Over the last years, wireless data transmission technologies have seen tremendous progress to cope with the ever increasing demand on bandwidth, for instance in the mobile sector. Developments on short distance communication are pushing towards frequencies in the mm-band which allow the use of an even higher bandwidth and smaller form factors.
In high energy physics the demand on bandwidth is increasing rapidly with the development of more and more granular detectors. Especially tracking detectors require readout systems with thousands of links that can transfer several Gbit/s each. At the same time, stringent space, material and power constraints are set on these readout systems.
The WADAPT project (Wireless Allowing Data and Power Transmission) has been started to study the feasibility of wireless data and power transmission for future tracking detectors. The current focus is set on communication in the 60 GHz band, which offers a high bandwidth, a small form factor and an already mature technology. Tracking detectors can benefit a lot from wireless data transmission.
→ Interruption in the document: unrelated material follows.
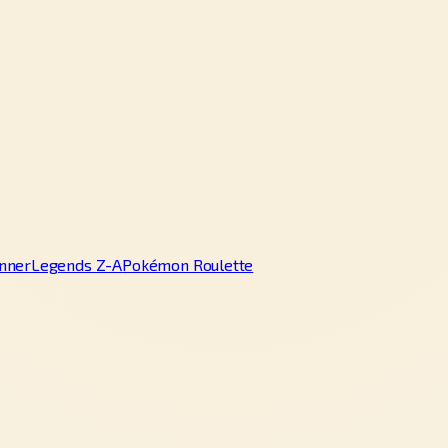
nner
Legends Z-A
Pokémon Roulette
For instance, the material budget of tracking detectors can potentially be minimized and installation can be simplified as the amount of cables and connectors can be reduced. Data transmission topologies that are impossible with wired data links can be realized using wireless communication, allowing for even faster on-detector data processing.
This talk presents current developments of 60 GHz transceiver chips for HEP applications. Studies of antennas and data transmission will be shown. Studies on crosstalk between wireless links in a reflecting environment have been conducted. Silicon strip and pixel sensors have been operated while being exposed to a 60 GHz data transmission and results of these studies will be presented.